Die beiden Klassen machen das selbe: Die erste Klasse erzeugt nur eine Referenz von JFrame. Die 2. Klasse erbt von der Klasse JFrame.


----------



## Bleiglanz (4. Mrz 2005)

>>Die beiden Klassen machen das selbe:

willst du die Anfänger hier verwirren??


----------



## mic_checker (4. Mrz 2005)

Illuvatar hat gesagt.:
			
		

> Im Konstruktor werden immer als erstes die Konstruktoren sämtlicher Oberklassen aufgerufen. Mit einem super(irgendwas) kann man bestimen, welcher, ansonsten wird der parameterlose benutzt.

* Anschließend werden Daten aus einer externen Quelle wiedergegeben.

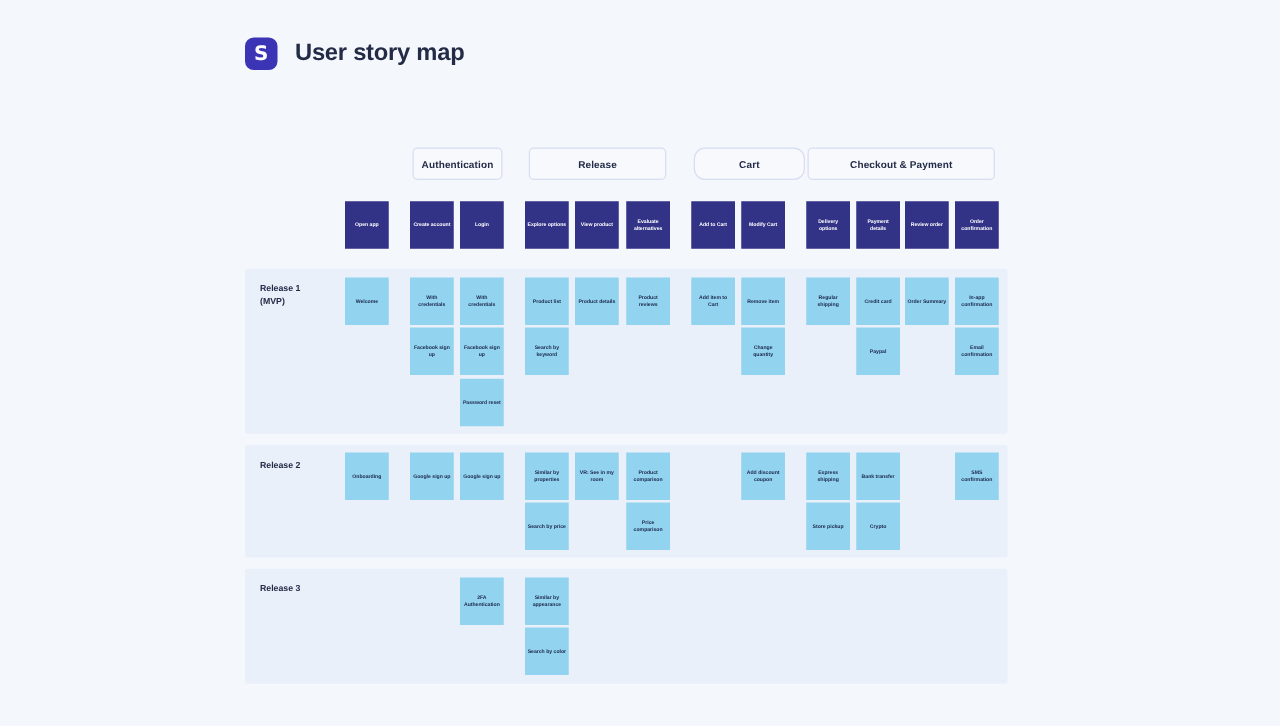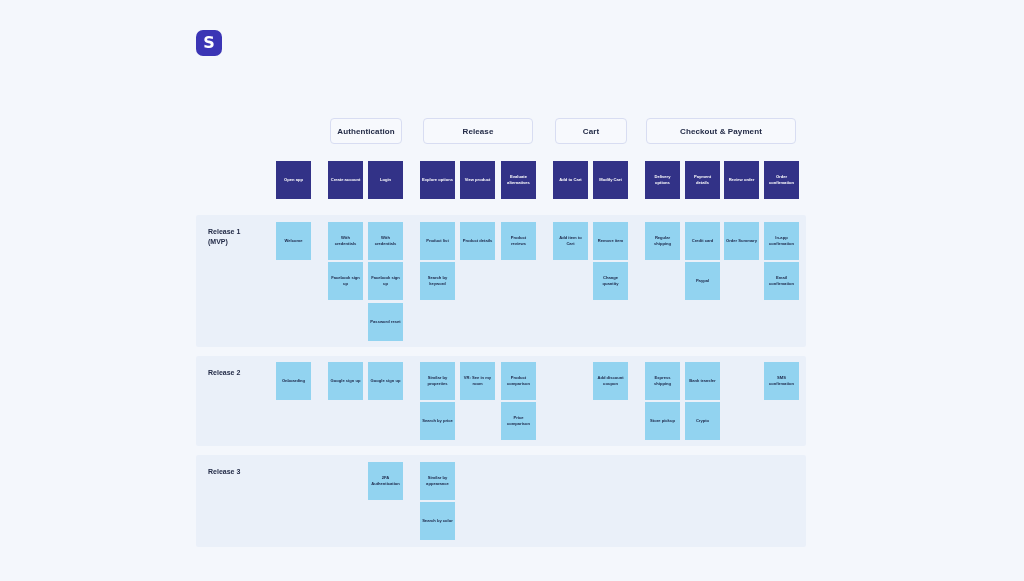--- a/index.html
+++ b/index.html
@@ -83,6 +83,7 @@
 
   <div class="brand">
     <div class="brand-logo">S</div>
+    <div class="brand-title">User story map</div>
   </div>
 
   <div id="categories-layer">

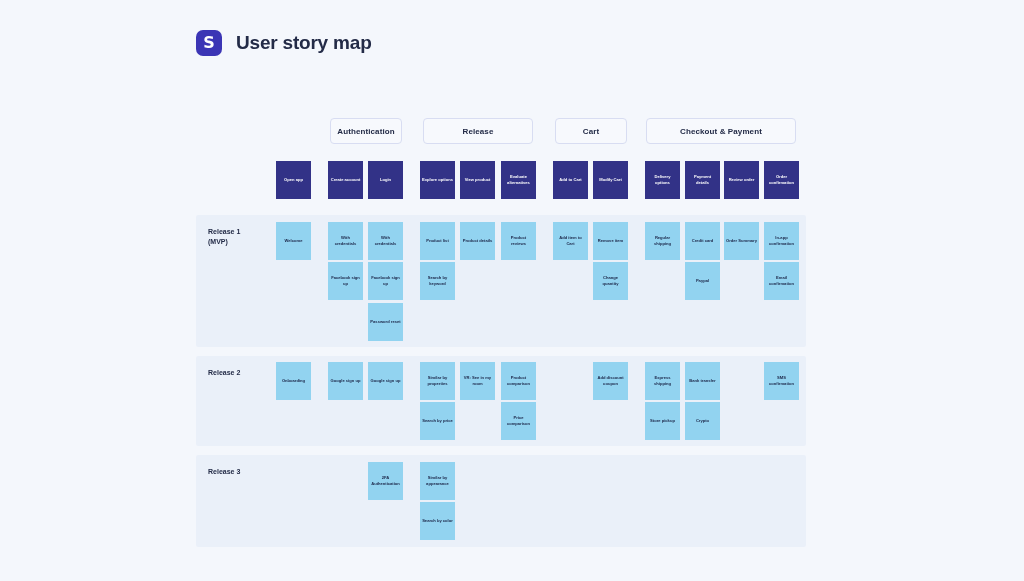--- a/index.html
+++ b/index.html
@@ -89,7 +89,7 @@
   <div id="categories-layer">
       <div class="cat" style="left: 330px; width: 72px;">Authentication</div>
       <div class="cat" style="left: 423px; width: 110px;">Release</div>
-      <div class="cat" style="left: 555px; width: 72px;">Cart</div>
+      <div class="cat" style="left: 555px; width: 89px; border-radius: 9px;">Cart</div>
       <div class="cat" style="left: 646px; width: 150px;">Checkout &amp; Payment</div>
     </div>
   <div id="activities-layer">

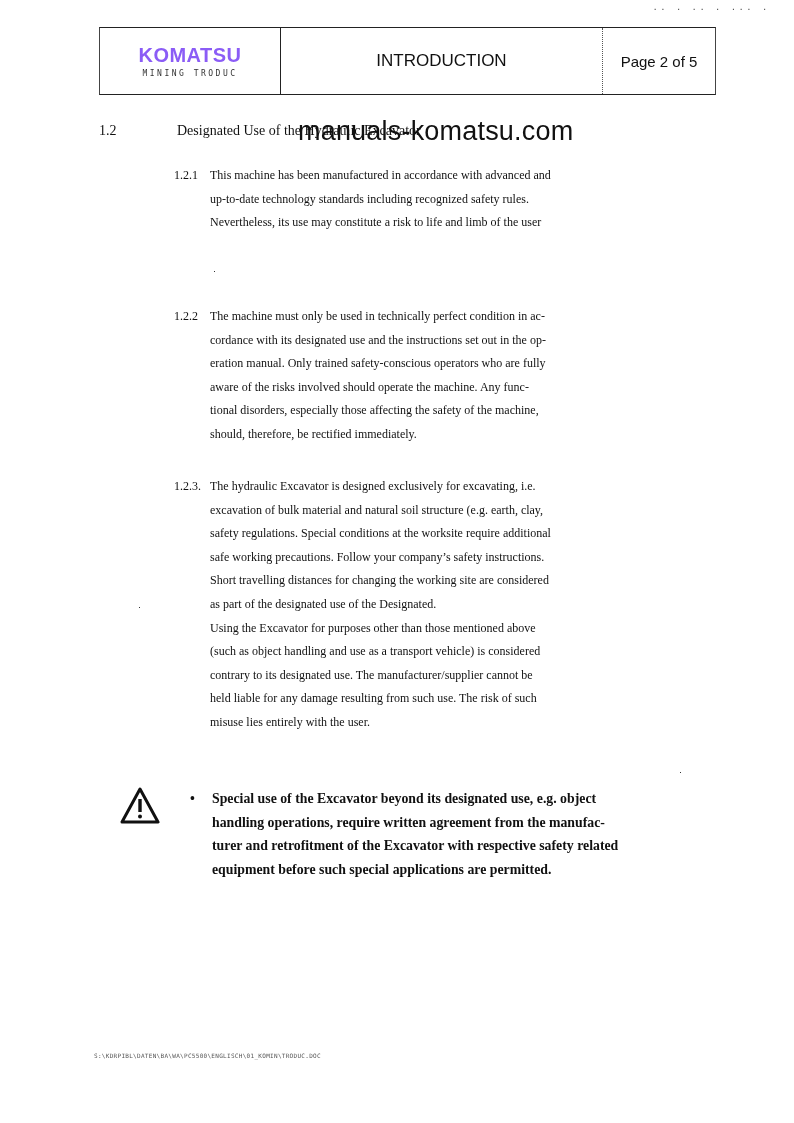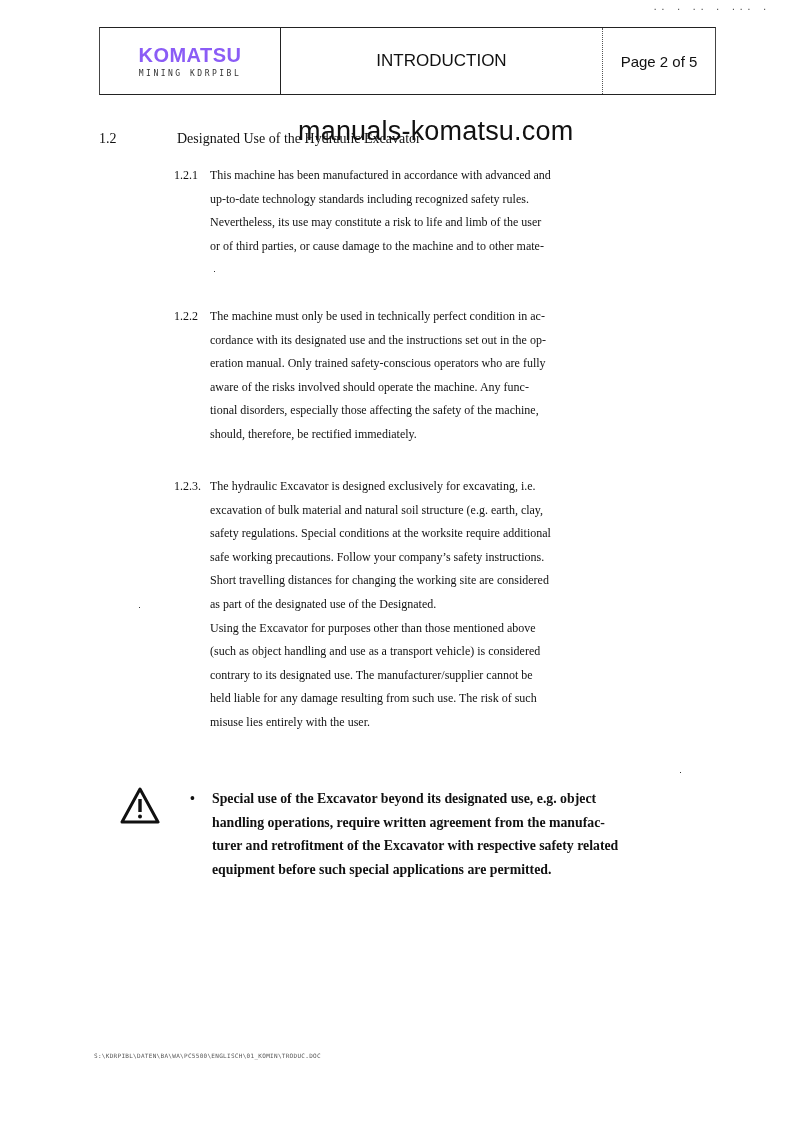--- a/index.html
+++ b/index.html
@@ -75,7 +75,7 @@
 <div class="header-box">
   <div class="logo-cell">
     <div class="logo-main">KOMATSU</div>
-    <div class="logo-sub">MINING KDRPIBL</div>
+    <div class="logo-sub">MINING TRODUC</div>
   </div>
   <div class="title-cell">INTRODUCTION</div>
   <div class="page-cell">Page 2 of 5</div>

Das hört sich vielleicht für einen Anfänger etwas komisch an - sonst könnte er noch meinen das er von jeder Oberklasse direkt den Konstruktor mit super(...) aufrufen kann, auch wenn dazwischen noch ein paar Subklassen liegen.

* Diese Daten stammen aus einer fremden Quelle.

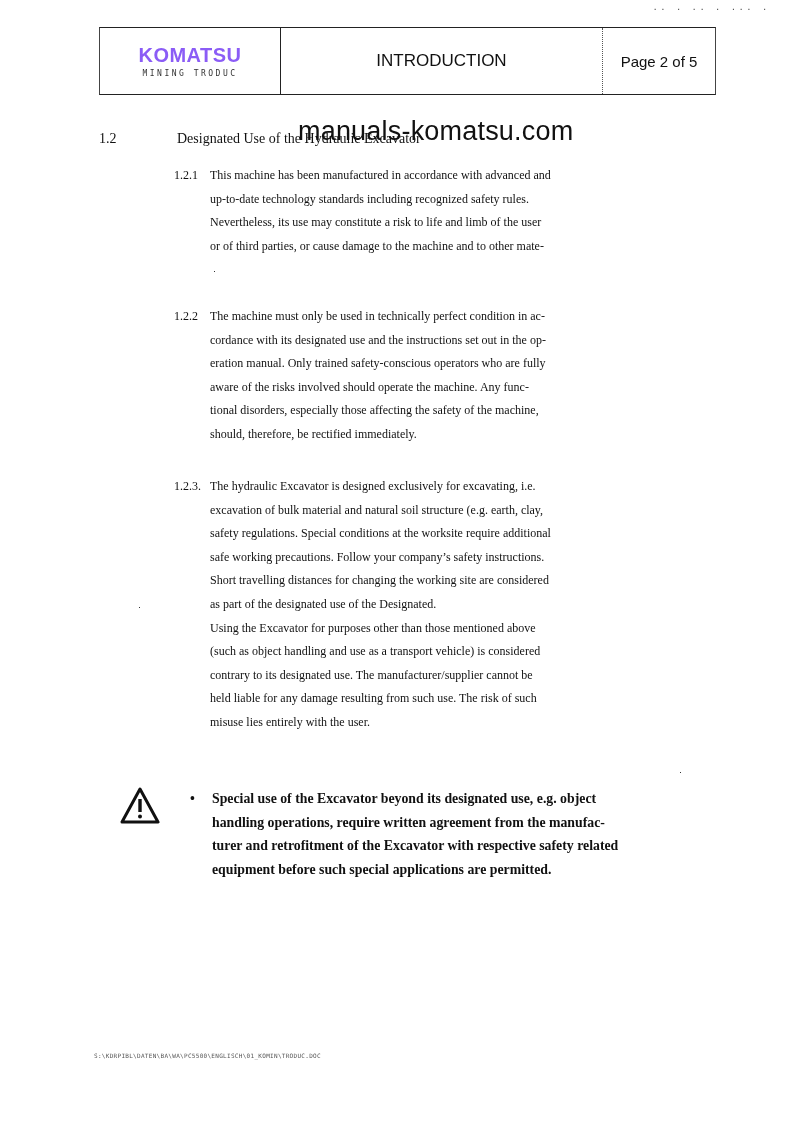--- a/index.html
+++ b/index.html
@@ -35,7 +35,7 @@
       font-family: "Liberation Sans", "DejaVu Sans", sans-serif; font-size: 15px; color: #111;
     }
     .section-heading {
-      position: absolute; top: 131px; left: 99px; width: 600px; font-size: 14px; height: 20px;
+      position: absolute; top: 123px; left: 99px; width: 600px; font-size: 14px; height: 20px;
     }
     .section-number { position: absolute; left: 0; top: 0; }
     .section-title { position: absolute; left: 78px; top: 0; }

Deine Oberklasse hat (in der Regel) verschiedene Konstruktoren. Nun kannst du einen dieser Konstruktoren dieser Oberklasse aufrufen, mit super(...).


----------



## KSG9|sebastian (4. Mrz 2005)

warum verwirren? wollte es nur so einfach wie möglich (wenn auch nicht ganz korrekt) halten ^^


----------



## Bleiglanz (4. Mrz 2005)

KSG9|plak hat gesagt.:
			
		

> warum verwirren? wollte es nur so einfach wie möglich (wenn auch nicht ganz korrekt) halten ^^



die Frage war nach super(), was hat das mit deinem Has-A-Beispiel zu tun?

Im übrigen sind die beiden Dinger total verschieden, das extends Frame kann alle Members der Oberklasse direkt aufrufen (das Has-A-Frame muss alles Delegieren), das extends Frame kann man "wie ein Frame" verwenden usw.


----------